指定任务: 能否把下面清单中的各行转换成一个 JSON 字符串列表，每行对应一个字符串，省略空行，并且不包含图片？

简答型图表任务

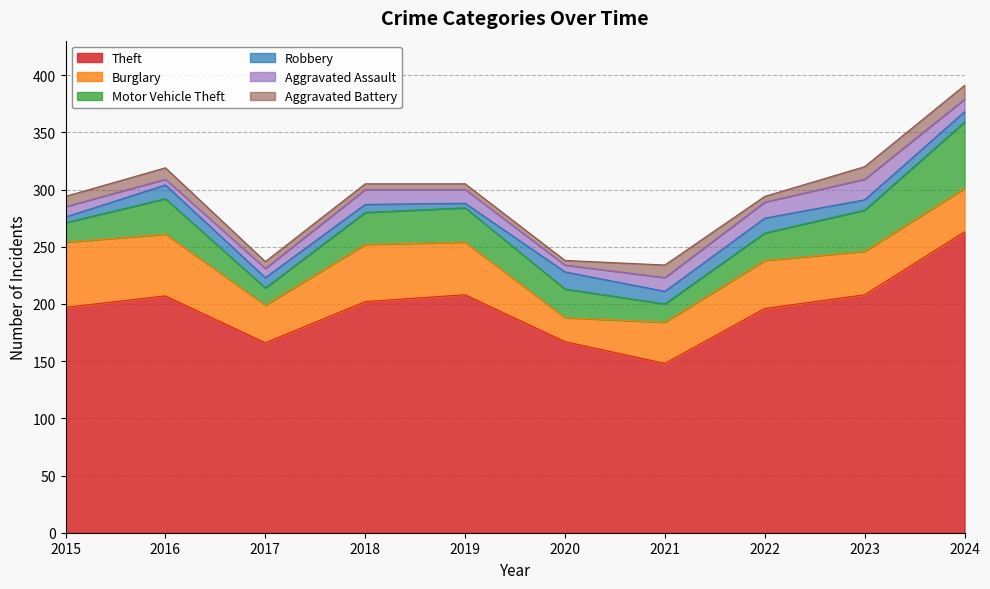

What are all the series names shown in the legend?

Theft, Burglary, Motor Vehicle Theft, Robbery, Aggravated Assault, Aggravated Battery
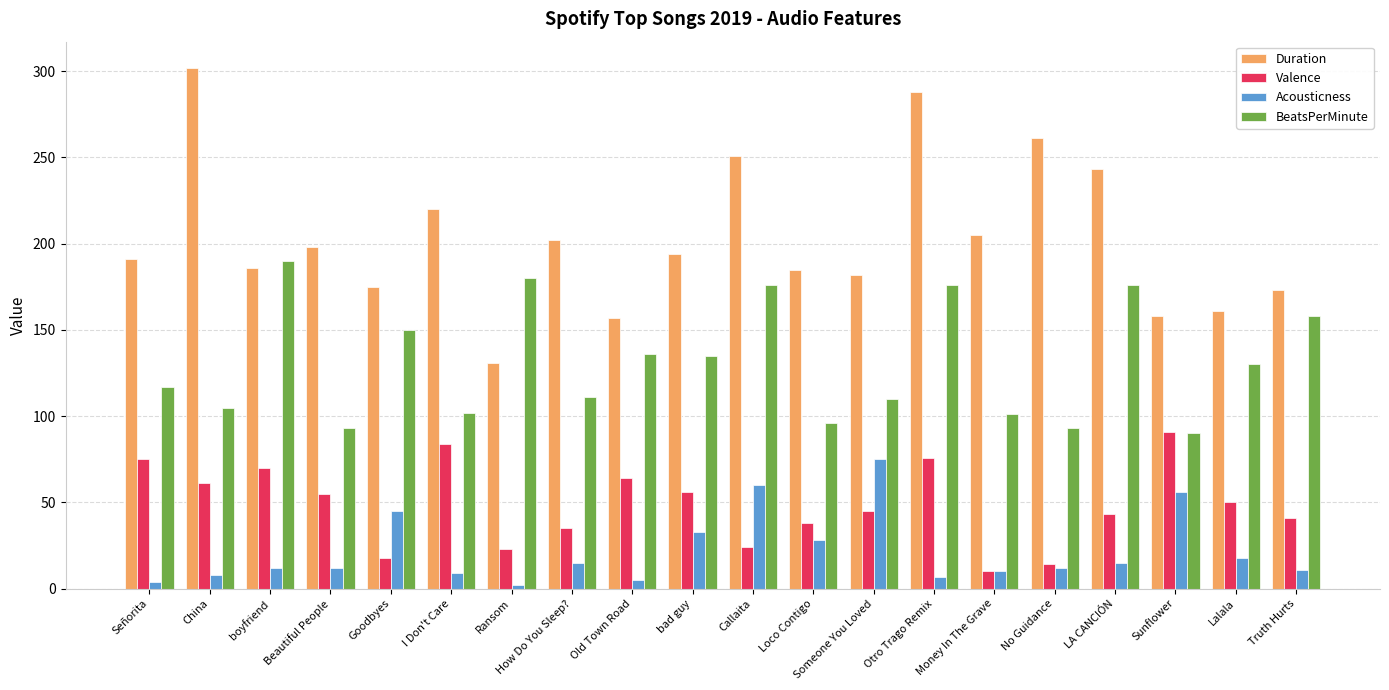

List the series in order of their peak value, lowest first.

Acousticness, Valence, BeatsPerMinute, Duration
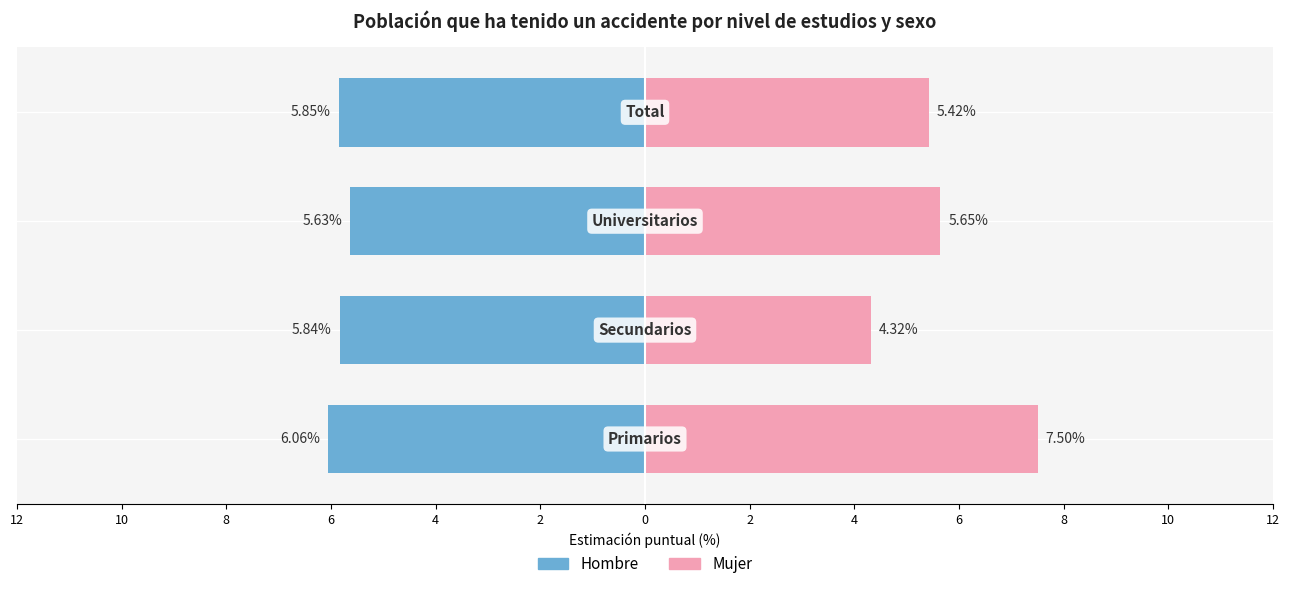

What is the difference between the highest and lowest values at 8?

11.3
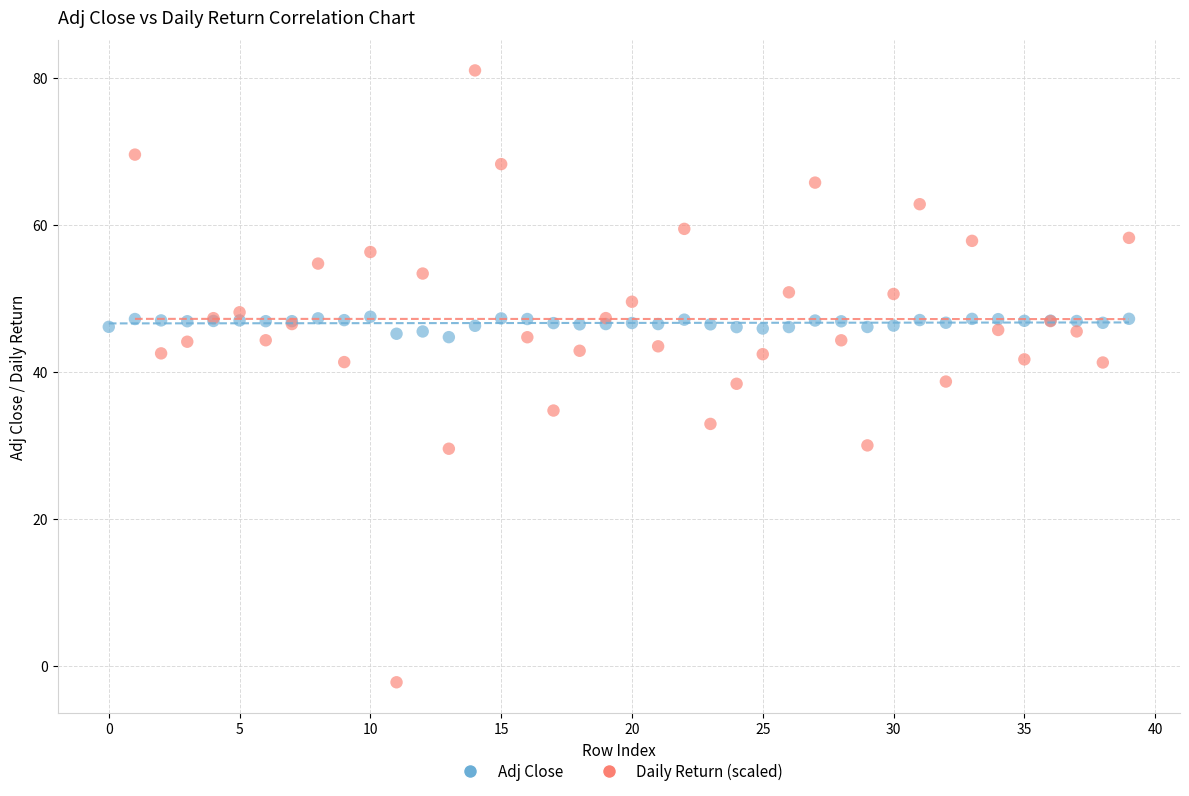

Which series contains the lowest Y value?

Daily Return (scaled)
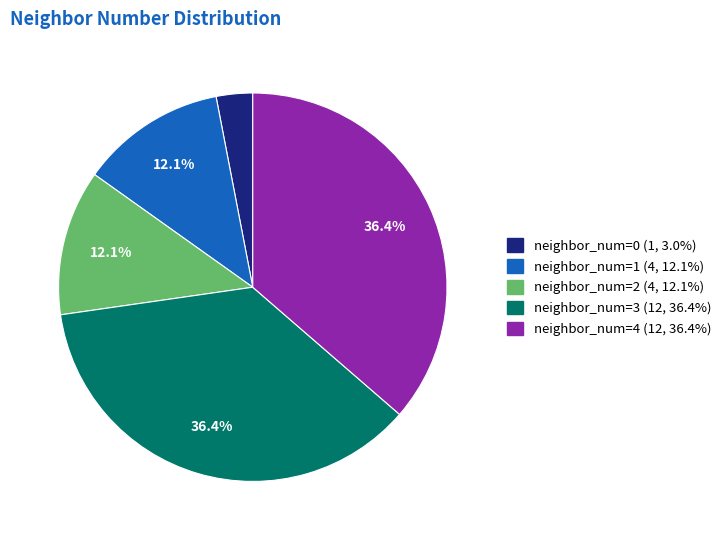

Count the number of slices in the pie.

5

任务解答:
[
  "What are all the series names shown in the legend?",
  "Theft, Burglary, Motor Vehicle Theft, Robbery, Aggravated Assault, Aggravated Battery",
  "List the series in order of their peak value, lowest first.",
  "Acousticness, Valence, BeatsPerMinute, Duration",
  "What is the difference between the highest and lowest values at 8?",
  "11.3",
  "Which series contains the lowest Y value?",
  "Daily Return (scaled)",
  "Count the number of slices in the pie.",
  "5"
]